12 mart 1971 yılında ordu, Süleyman Demirel'e bir muhtıra vermişti ve bunun içinde kardeş kavgasının önlenemediği,anarşinin engellenemediği,Atatürk ilkelerine sahip çıkılmadığı ve reformların yapılamadığı bunun sorumlusununda hükümet olduğu bildirilmişti.Bu nedenle Nihat Erim baskanliginda sivil bir hükümet kurulmasına karar verildi ve kuruldu.1961 Anayasındaki hak ve özgürlükleri genişleten maddeler değiştirildi.Tehlikeli görülen İslam egilimli Milli Nizam Partisi ve sosyalist egilimli Türkiye Isçi Partisi kapatildi.

Yapılan tüm çabalara rağmen istenen sonuç alınamadı.Siyaset dışında tutulmaya çalışılan toplum tutulamadı ve sokağa taşmaya başaldılar.Aynı zamanda parti enflasyonu oluşmaya başladı.Tüm bunlar yine istikrarın kazanılmasına yetmedi ve ordunun müdahale etmesine neden oldu.Ordu yaptığı müdahelenin gerekçesi olarak yaşanan olayların 27 mayısa benzememesini gösterdi.

İstanbul Beyazıt meydanında 16 Şubat 1969 yılında ABD’nin 6.filosunu protesto etmek için 76 gençlik örgütünün toplanmasıyla gelişen olaylardır.Bu gösteri için valilikten izin alınmıştır.gösteri yapılmadan önce Komünizmle Mücadele Derneği halkı uyararak bunlara tepki gösterilmesini istedi.Halk gösterilerde taşlı sopalı bir durumda bekledi bu olay çıkmasına sebep oldu ve Ali Turgut Aytaç ve Duran Erdoğan adlı gençler bıçaklanarak öldü.

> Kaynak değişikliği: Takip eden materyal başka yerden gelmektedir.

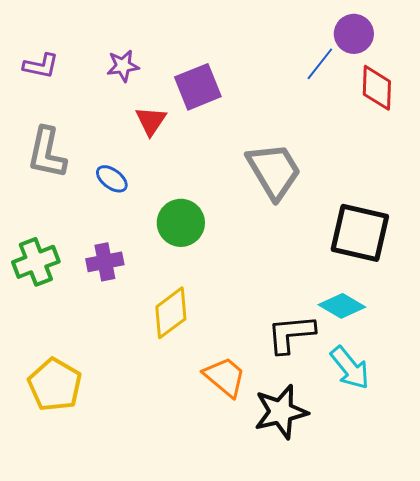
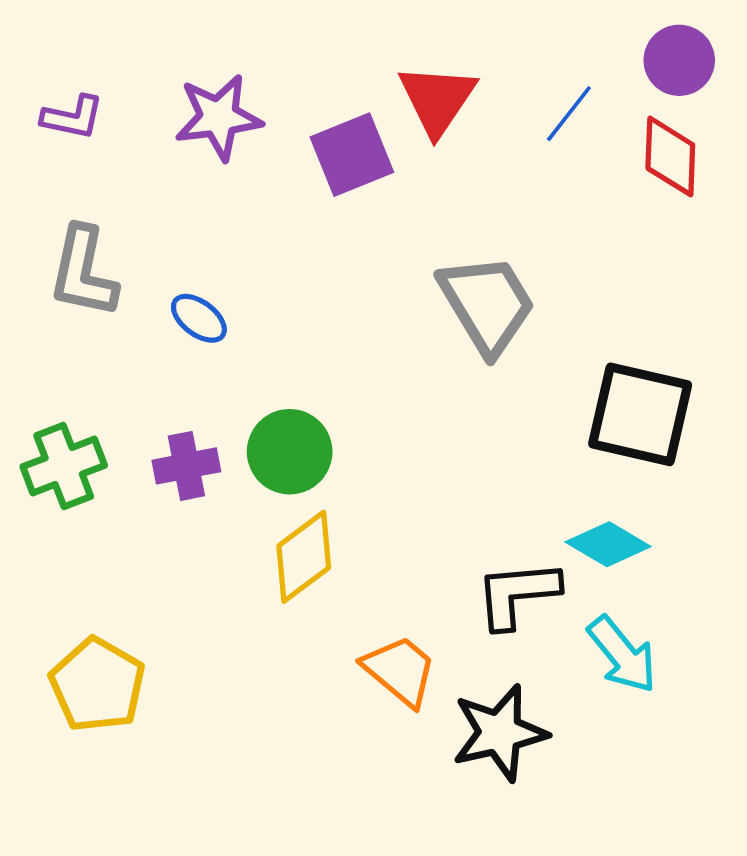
purple circle: (354, 34) -> (679, 60), moved
purple star: (123, 66) -> (218, 117), size x1.5
red triangle: (151, 121) -> (437, 99), moved, size x1.4
green circle: (181, 223) -> (290, 452), moved

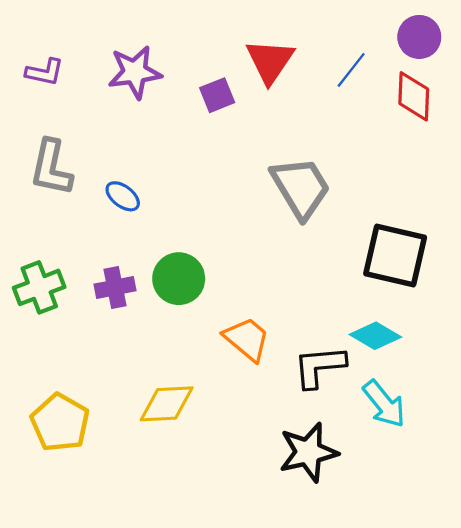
purple square: (352, 155) -> (217, 95), size x0.7
yellow diamond: (304, 557) -> (167, 404), moved, turned 34
orange trapezoid: (400, 671) -> (247, 339), moved

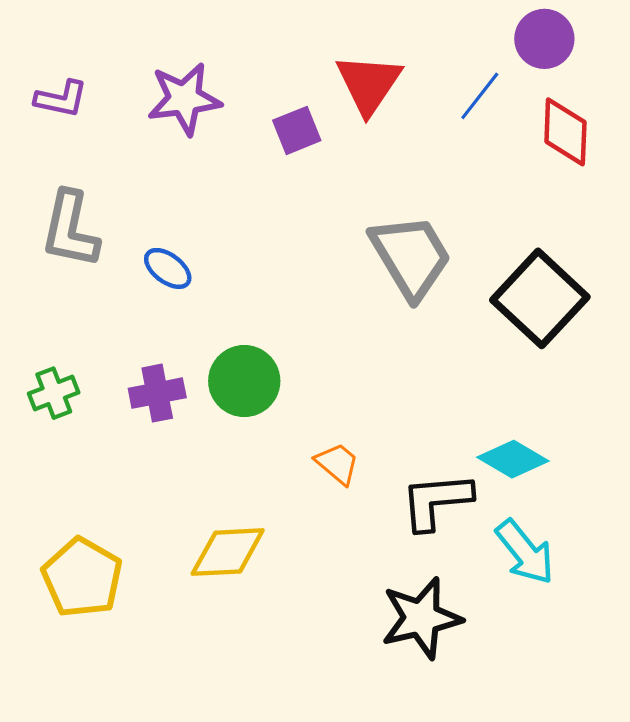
purple circle: (419, 37) -> (544, 39), moved
black square: (395, 256) -> (540, 298), moved, turned 30
green cross: (39, 287) -> (54, 393), size x0.7
orange trapezoid: (247, 339) -> (337, 464), size x0.7

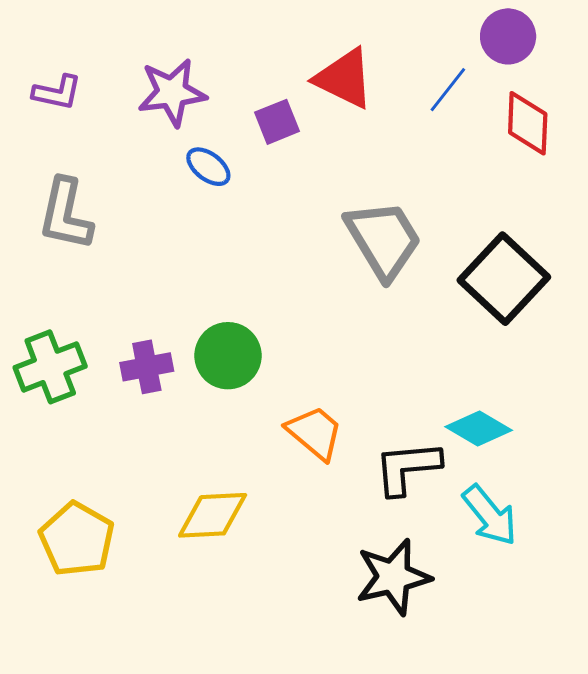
red triangle: (369, 84) -> (344, 78), turned -38
blue ellipse: (168, 268) -> (208, 167), moved
green cross: (54, 393) -> (50, 367), size x1.5
orange trapezoid: (337, 464) -> (315, 433), size x1.4

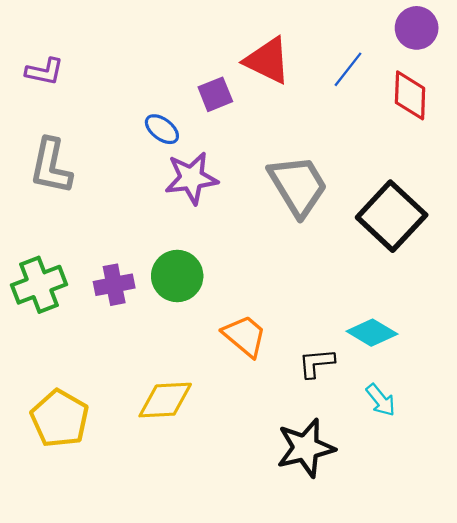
purple circle: (508, 36) -> (417, 28), moved
purple star: (172, 92) -> (191, 178), moved
black L-shape: (407, 468) -> (316, 363), size x0.7
cyan arrow: (490, 515) -> (381, 400), size x0.7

12 Mart 1971 günü saat 13.00 da TRT radyosundan duyuruldu ve muhtıranın içeriği şöyleydi:
"Parlamento ve hükümet, süregelen tutum, görüş ve icraatıyla yurdumuzu anarşi, kardeş kavgası, sosyal ve ekonomik huzursuzluklar içine sokmuş, Atatürk'ün bize hedef verdiği çağdaş uygarlık seviyesine ulaşmak ümidini kamuoyunda yitirmiş ve anayasasının öngördüğü reformları tahakkuk ettirememiş olup, Türkiye Cumhuriyeti'nin geleceği ağır bir tehlike içine düşürülmüştür."'


Muhtıranın İçeriği;
• Meclis ve hükümet, süregelen tutum, görüş ve icraatlarıyla yurdumuzu anarşi, kardeş kavgası, sosyal ve ekonomik huzursuzluklar içine sokmuş, Atatürk'ün bize hedef verdiği uygarlık seviyesine ulaşmak ümidini kamuoyunda yitirmiş ve anayasanın öngördüğü reformları tahakkuk ettirememiş olup, Türkiye Cumhuriyeti'nin geleceği ağır bir tehlike içine düşürülmüştür.

• Türk milletinin ve sinesinden çıkan Silahlı Kuvvetleri'nin bu vahim ortam hakkında duyduğu üzüntü ve ümitsizliğini giderecek çarelerin, partilerüstü bir anlayışla meclislerimizce değerlendirilerek mevcut anarşik durumu giderecek anayasanın öngördüğü reformları Atatürkçü bir görüşle ele alacak ve inkılap kanunlarını uygulayacak kuvvetli ve inandırıcı bir hükümetin demokratik kurallar içinde teşkili zaruri görülmektedir.

• Bu husus süratle tahakkuk ettirilemediği takdirde, Türk Silahlı Kuvvetleri kanunların kendisine vermiş olduğu Türkiye Cumhuriyeti'ni korumak ve kollamak görevini yerine getirerek, idareyi doğrudan doğruya üzerine almaya kararlıdır.